[Opening EXCERPT TO READ section]

For your second question: The thinking_sphinx:index:all task just runs thinking_sphinx:index. It’s there just to be thorough. thinking_sphinx:merge merges in the delta indexes into the main indexes. According to the Sphinx docs, you should do this every once in awhile to keep up performance. We do it once a week on our ~2GB of indexes.

Ed
December 22nd, 2008 at 7:15 pm

Hi there Ed,

Thank you very much for your information. I tried daemon gem, it works fine.

In the daemon I run “rake thinking_sphinx:index:delta” every 10 seconds. And I then ran into another interesting problem. The delta index built on the first call of “rake thinking_sphinx:index:delta” will be gone if the rake command is called a second time after some time interval. I tried it manually and got the same result. If the rake command can not be called repeatedly, what’s the point of having it? What else do I have to do besides calling the rake command in the Daemon to make it right?

[Closing EXCERPT TO READ section]
[Opening RAW DATA section]

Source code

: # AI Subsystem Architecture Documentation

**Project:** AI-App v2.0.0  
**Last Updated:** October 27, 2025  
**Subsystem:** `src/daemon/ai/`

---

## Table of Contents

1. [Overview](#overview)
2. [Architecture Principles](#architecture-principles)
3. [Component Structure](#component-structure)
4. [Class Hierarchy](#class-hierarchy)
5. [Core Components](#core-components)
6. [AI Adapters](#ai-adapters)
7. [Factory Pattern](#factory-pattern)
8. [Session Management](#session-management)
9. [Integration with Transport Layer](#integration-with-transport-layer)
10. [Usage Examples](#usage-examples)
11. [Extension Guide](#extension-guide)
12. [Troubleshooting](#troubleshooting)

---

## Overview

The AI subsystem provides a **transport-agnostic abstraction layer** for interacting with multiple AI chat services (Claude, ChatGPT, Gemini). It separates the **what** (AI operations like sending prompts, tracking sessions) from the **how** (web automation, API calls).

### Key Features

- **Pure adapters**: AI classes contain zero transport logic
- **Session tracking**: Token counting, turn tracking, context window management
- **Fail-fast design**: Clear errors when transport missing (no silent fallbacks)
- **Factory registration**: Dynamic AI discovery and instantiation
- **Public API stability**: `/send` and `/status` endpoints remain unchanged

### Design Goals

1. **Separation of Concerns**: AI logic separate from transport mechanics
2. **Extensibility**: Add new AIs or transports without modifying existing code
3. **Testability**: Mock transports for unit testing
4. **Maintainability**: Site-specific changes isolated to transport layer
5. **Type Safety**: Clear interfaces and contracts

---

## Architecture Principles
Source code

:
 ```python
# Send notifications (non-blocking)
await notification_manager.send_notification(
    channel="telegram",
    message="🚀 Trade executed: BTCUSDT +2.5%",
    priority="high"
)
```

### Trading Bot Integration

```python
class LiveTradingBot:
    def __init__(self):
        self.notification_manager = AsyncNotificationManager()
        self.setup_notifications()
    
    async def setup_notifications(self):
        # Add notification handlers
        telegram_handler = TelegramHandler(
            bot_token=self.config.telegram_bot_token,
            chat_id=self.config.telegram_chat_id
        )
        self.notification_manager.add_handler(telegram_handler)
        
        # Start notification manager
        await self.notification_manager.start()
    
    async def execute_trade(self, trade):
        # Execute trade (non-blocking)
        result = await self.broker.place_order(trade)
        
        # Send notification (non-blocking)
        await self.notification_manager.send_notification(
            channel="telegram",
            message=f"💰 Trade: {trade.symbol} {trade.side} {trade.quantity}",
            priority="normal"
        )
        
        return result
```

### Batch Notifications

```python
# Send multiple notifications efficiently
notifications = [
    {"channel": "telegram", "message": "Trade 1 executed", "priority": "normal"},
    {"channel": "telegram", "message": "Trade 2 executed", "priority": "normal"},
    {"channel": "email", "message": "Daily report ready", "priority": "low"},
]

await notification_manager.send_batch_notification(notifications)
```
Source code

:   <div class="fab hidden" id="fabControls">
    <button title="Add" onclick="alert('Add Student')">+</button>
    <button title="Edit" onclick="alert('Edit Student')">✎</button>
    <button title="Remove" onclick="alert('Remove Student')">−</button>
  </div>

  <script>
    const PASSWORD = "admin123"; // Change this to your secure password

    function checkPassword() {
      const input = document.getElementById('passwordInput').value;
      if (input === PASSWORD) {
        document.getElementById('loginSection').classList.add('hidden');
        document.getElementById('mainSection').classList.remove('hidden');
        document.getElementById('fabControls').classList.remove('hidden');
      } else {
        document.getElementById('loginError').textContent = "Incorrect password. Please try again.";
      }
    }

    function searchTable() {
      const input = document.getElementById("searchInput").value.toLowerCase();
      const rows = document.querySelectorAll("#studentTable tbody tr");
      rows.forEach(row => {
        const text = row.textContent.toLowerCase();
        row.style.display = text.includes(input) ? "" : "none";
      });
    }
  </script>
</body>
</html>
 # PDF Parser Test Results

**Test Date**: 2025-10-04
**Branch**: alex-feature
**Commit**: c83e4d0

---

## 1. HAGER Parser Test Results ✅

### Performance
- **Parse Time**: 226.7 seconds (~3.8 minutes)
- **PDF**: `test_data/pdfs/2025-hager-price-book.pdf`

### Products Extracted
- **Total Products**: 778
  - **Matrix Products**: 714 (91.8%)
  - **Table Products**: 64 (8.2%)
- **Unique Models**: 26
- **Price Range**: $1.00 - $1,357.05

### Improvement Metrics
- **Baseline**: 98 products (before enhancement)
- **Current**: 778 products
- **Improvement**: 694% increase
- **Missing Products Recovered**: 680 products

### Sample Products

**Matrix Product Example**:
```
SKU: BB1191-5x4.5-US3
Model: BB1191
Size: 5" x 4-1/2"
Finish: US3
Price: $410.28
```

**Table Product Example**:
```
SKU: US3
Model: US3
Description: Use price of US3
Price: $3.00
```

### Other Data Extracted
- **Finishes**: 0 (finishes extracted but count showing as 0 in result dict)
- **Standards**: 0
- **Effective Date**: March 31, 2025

[Closing RAW DATA section]

◆ STUDY QUESTIONS
1. Answer these from the Thinking Sphinx comments, one line each:
(a) Which task does thinking_sphinx:index:all run?
(b) How often is the merge done on the roughly 2GB of indexes?
(c) How often does the daemon run the delta rake command?
2. In the Thinking Sphinx comments, turn the paragraph beginning "In the daemon I run" into a short bulleted list that keeps its main facts.

◆ TASK-BY-TASK RESULTS
1.
(a) thinking_sphinx:index
(b) Once a week
(c) Every 10 seconds

2.
- The daemon runs "rake thinking_sphinx:index:delta" every 10 seconds.
- The delta index built by the first call disappears when the command is run again after some time.
- Running the command by hand gives the same result.
- The writer asks what the command is for if it can't be run repeatedly, and what else the daemon needs to do to make it work.